TEXTE À ANALYSER:
────────────────

A l’approche des falaises sculptées d’Ellora (Maharashtra) l’oeil se perd dans la profusion des détails , de la majesté de l’ensemble et de ce trop plein donné à voir sourd la beauté esthétique. La raison s’arrime en second et cherche à rendre intelligible la geste du sculpteur. Du sommet de la falaise de Chamadri ou par ses flancs, les hommes ont fait apparaître les colonnes, frises, dieux et déesse et à leur suite le panthéon Hindou et Jain. Par retrait de matière, il fallait d’un geste sans erreur dégager du basalte ce qui était là, latent. Ellora fonctionne aussi comme métaphore de la difficile extraction/définition de la création plastique contemporaine en Inde.

────────────────

Entrées de données enregistrées
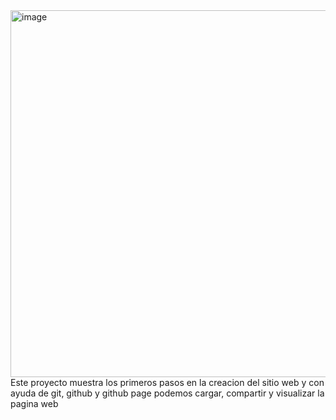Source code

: <img width="1355" height="587" alt="image" src="https://github.com/user-attachments/assets/129acbb4-d59f-47a6-9942-800ddcad2b42" />
Este proyecto muestra los primeros pasos en la creacion del sitio web y con ayuda de git, github y github page podemos cargar, compartir y visualizar la pagina web
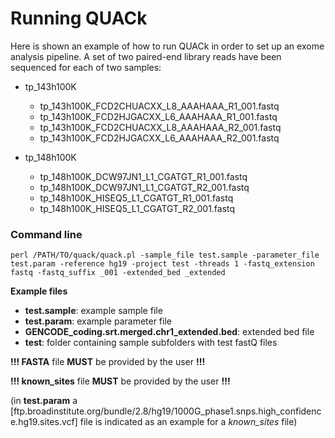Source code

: # Running QUACk 

Here is shown an example of how to run QUACk in order to set up an exome analysis pipeline. A set of two paired-end library reads have been sequenced for each of two samples:

- tp_143h100K
    - tp_143h100K_FCD2CHUACXX_L8_AAAHAAA_R1_001.fastq  
    - tp_143h100K_FCD2HJGACXX_L6_AAAHAAA_R1_001.fastq
    - tp_143h100K_FCD2CHUACXX_L8_AAAHAAA_R2_001.fastq  
    - tp_143h100K_FCD2HJGACXX_L6_AAAHAAA_R2_001.fastq

- tp_148h100K
    - tp_148h100K_DCW97JN1_L1_CGATGT_R1_001.fastq  
    - tp_148h100K_DCW97JN1_L1_CGATGT_R2_001.fastq  
    - tp_148h100K_HISEQ5_L1_CGATGT_R1_001.fastq  
    - tp_148h100K_HISEQ5_L1_CGATGT_R2_001.fastq

### Command line

    perl /PATH/TO/quack/quack.pl -sample_file test.sample -parameter_file test.param -reference hg19 -project test -threads 1 -fastq_extension fastq -fastq_suffix _001 -extended_bed _extended

**Example files**

- **test.sample**: example sample file
- **test.param**: example parameter file
- **GENCODE_coding.srt.merged.chr1_extended.bed**: extended bed file
- **test**: folder containing sample subfolders with test fastQ files

**!!! FASTA** file **MUST** be provided by the user **!!!**

**!!! known_sites** file **MUST** be provided by the user **!!!**

(in **test.param** a [ftp.broadinstitute.org/bundle/2.8/hg19/1000G_phase1.snps.high_confidence.hg19.sites.vcf] file is indicated as an example for a *known_sites* file)
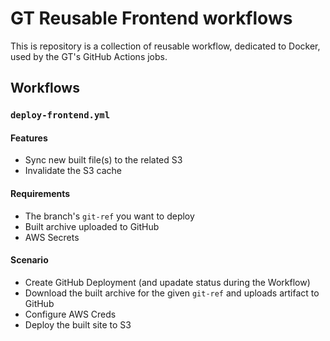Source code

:# GT Reusable Frontend workflows

This is repository is a collection of reusable workflow, dedicated to Docker, used by the GT's GitHub Actions jobs.

## Workflows

### `deploy-frontend.yml`

#### Features

- Sync new built file(s) to the related S3
- Invalidate the S3 cache

#### Requirements

- The branch's `git-ref` you want to deploy
- Built archive uploaded to GitHub
- AWS Secrets

#### Scenario

- Create GitHub Deployment (and upadate status during the Workflow)
- Download the built archive for the given `git-ref` and uploads artifact to GitHub
- Configure AWS Creds
- Deploy the built site to S3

────────────────

CONSIGNE: Quels sont tous les noms de lieux cités dans le texte sur Ellora ?

RÉPONSE RÉDIGÉE: Ellora, Maharashtra, Chamadri, Inde.